Pytorch reproducibility

I meet a problem about reproducibility of pytorch.
I run a network multiple times, but obtain different result each time.
Here is my setting:

torch.manual_seed(seed)
torch.cuda.manual_seed(seed)
np.random.seed(seed)
os.environ['PYTHONHASHSEED'] = str(seed)
torch.backends.cudnn.benchmark = False
torch.backends.cudnn.deterministic = True

I expect that the output of network should be the same every time I run the network, at least for the first few mini-batches.
But this is not the case, here are the experiment results(I choose the same gpu and seed each time, batchsize=1):

For random initialization case, loss of batch 1 is the same each time. It indicates that the initial weights are the same. However, if using Adam, the result becomes different since batch 2.

For resuming from checkpoint case(optimizer is also restored), it produces expected result.

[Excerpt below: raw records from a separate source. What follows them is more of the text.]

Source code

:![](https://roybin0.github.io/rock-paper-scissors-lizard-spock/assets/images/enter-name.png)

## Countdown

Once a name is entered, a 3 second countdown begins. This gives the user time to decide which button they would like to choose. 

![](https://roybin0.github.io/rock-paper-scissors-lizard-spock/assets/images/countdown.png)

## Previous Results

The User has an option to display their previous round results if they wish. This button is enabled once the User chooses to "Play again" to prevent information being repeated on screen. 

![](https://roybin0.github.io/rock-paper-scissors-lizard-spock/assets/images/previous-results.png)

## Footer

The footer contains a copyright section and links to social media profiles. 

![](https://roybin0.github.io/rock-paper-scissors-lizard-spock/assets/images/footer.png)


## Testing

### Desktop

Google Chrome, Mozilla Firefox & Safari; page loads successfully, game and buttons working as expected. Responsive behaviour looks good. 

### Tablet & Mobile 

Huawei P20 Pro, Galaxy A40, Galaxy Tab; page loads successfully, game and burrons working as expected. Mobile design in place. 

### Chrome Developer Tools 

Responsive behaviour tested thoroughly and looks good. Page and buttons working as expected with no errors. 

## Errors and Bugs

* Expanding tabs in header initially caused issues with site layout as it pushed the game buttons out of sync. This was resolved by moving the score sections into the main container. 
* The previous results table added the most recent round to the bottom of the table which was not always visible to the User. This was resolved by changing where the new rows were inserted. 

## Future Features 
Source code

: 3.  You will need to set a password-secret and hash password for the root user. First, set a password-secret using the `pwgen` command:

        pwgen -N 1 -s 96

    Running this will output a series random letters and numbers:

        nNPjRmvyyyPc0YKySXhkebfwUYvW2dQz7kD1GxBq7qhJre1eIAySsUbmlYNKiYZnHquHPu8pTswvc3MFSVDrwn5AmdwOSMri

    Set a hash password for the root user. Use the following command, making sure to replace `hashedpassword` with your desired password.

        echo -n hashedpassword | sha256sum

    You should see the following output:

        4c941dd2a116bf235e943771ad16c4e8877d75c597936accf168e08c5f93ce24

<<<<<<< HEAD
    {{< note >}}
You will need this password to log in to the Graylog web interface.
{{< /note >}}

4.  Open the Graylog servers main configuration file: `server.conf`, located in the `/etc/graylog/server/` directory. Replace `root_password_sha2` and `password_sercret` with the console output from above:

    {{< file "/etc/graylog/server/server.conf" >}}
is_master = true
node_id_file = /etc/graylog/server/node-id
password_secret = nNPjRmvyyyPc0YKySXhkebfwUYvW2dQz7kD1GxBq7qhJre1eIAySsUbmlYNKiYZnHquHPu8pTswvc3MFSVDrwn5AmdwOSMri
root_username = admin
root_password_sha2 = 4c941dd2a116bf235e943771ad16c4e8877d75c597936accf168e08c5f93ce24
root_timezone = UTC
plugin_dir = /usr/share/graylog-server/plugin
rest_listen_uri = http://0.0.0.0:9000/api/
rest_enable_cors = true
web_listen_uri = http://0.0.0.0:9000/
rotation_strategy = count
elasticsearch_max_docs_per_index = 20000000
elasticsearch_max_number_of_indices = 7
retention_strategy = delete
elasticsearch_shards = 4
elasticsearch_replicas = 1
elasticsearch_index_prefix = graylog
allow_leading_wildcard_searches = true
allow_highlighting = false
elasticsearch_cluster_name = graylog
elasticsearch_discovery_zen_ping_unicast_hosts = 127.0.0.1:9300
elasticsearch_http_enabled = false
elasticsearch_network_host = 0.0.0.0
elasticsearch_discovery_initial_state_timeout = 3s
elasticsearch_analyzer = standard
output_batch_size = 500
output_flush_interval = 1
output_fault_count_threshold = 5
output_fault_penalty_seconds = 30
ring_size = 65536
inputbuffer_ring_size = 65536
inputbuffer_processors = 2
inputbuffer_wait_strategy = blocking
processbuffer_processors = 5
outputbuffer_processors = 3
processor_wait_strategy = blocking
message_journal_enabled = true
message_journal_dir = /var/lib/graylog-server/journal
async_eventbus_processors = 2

I am confused, I don’t find any random variable in Adam, and I know how to explain the result. Is there anything I didn’t notice when initializing Adam?

Any help is appreciated.

I noticed you did not mention this option setting: torch.use_deterministic_algorithms — PyTorch 1.10.0 documentation

Thank you for your reply. However, it is introduced into torch since 1.8.0 and I use 1.2.0.

And I use torch.nn.functional.interpolate() in the network, so it would definitely throw a RuntimeError if I set torch.use_deterministic_algorithms to true.

But I think it is not the reason, because it reproduces the same result when I use SGD or initialize network from a certain checkpoint.

So the errors form the nondeterminism in the PyTorch interpolate function are very small (they’re mostly from numerical precision of different orders of adding floating point numbers). Adam has the somewhat unfortunate property that the first few steps have funny scaling which can amplify random fluctuations. So you might add an Adam warmup phase with a very low learning rate.

Note that in general I would consider your results stable enough to embrace the fact that there is stochastic fluctuation. The rather weak reproducibility that PyTorch can give you is no replacement for stable procedures as other people with different hardware, different OS, different tooling would want to be able to reproduce your results, too.